The common excuse is, “well, this was unprecedented, and we did know then what we do now.” On the face of it, this is a spurious claim. From the inception of the virus in the spring of 2020, there were precise data that older people, over 65, were suffering at a factor several times middle-aged people, and the numbers for children were minimal. We had data from the first six months showing that lockdown states like IL or CA were not materially performing any better than more open states such as Florida or South Dakota.  

 

But that is a cop-out of another stripe. One of the impressive aspects of George Washington’s administration was that everything was the first time. Never in the history of humanity had a Republic been established immediately on a Continental scale.
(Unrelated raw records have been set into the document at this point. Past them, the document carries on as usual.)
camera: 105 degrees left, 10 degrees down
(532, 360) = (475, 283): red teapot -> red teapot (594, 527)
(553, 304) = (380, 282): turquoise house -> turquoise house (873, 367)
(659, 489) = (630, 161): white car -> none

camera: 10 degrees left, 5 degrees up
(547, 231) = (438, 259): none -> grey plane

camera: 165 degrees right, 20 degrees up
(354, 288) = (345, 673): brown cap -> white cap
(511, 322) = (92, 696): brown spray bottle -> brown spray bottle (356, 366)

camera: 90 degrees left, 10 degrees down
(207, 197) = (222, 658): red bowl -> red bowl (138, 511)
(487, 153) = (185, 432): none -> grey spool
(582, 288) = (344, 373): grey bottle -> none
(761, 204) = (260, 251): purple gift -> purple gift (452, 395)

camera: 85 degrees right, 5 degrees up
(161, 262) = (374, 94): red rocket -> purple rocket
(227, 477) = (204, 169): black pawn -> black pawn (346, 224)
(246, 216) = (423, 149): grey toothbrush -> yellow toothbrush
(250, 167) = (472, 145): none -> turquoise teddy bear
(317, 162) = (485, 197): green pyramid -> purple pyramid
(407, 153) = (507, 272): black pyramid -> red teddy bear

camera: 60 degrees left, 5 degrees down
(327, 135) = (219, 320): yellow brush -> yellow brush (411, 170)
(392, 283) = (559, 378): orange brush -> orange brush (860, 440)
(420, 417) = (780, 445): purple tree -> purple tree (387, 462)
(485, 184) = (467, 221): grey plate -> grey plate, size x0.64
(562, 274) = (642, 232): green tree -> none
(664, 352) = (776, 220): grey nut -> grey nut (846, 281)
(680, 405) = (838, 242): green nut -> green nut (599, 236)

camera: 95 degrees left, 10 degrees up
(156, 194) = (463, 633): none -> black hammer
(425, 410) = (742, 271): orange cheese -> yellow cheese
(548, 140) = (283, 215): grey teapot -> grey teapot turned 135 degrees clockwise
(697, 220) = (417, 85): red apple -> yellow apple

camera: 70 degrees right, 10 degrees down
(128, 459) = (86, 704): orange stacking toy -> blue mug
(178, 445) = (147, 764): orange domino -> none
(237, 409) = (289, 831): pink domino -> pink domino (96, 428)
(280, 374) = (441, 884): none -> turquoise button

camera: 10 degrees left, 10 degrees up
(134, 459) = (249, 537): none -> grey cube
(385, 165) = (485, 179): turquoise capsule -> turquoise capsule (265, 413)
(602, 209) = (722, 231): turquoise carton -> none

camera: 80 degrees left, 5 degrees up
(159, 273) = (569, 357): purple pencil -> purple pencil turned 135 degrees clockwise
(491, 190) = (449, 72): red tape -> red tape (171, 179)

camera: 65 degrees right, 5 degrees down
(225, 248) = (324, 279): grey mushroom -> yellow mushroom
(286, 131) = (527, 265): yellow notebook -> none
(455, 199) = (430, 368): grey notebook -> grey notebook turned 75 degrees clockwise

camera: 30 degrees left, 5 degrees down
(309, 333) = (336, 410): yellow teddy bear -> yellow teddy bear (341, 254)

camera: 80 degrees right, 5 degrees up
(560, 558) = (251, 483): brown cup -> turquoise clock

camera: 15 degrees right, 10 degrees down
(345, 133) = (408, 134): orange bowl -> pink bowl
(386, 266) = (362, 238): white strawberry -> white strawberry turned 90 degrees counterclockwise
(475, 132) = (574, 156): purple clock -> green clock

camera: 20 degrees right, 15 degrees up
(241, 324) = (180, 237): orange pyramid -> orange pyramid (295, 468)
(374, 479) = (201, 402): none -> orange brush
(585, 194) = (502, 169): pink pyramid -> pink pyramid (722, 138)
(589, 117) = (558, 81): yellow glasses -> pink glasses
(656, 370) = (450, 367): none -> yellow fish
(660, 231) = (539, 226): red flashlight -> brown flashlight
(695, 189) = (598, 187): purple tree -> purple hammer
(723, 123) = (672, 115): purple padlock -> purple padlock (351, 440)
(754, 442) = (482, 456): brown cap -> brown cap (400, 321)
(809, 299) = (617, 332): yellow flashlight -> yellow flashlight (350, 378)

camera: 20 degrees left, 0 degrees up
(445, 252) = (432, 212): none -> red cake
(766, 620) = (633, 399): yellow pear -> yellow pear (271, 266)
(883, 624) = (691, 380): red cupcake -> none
About the only comparison, the Roman Republic began to fall apart almost immediately at that point of continental scale. Everything from national debt to dealing with Europe was new for Washington and his team, including John Adams, Thomas Jefferson, Alexander Hamilton, and John Jay. Yes, the pandemic was new. So was the rapid industrialization of the nation, an expeditionary force in World War I, and mass immigration. Presidents are not elected to simply follow a rule book like a referee in an NFL game. They are expected to manage the knowns, but also the unknowns. And the best way to do this is not necessary to have served in Congress or been a governor but to have the wisdom to manage the new affair.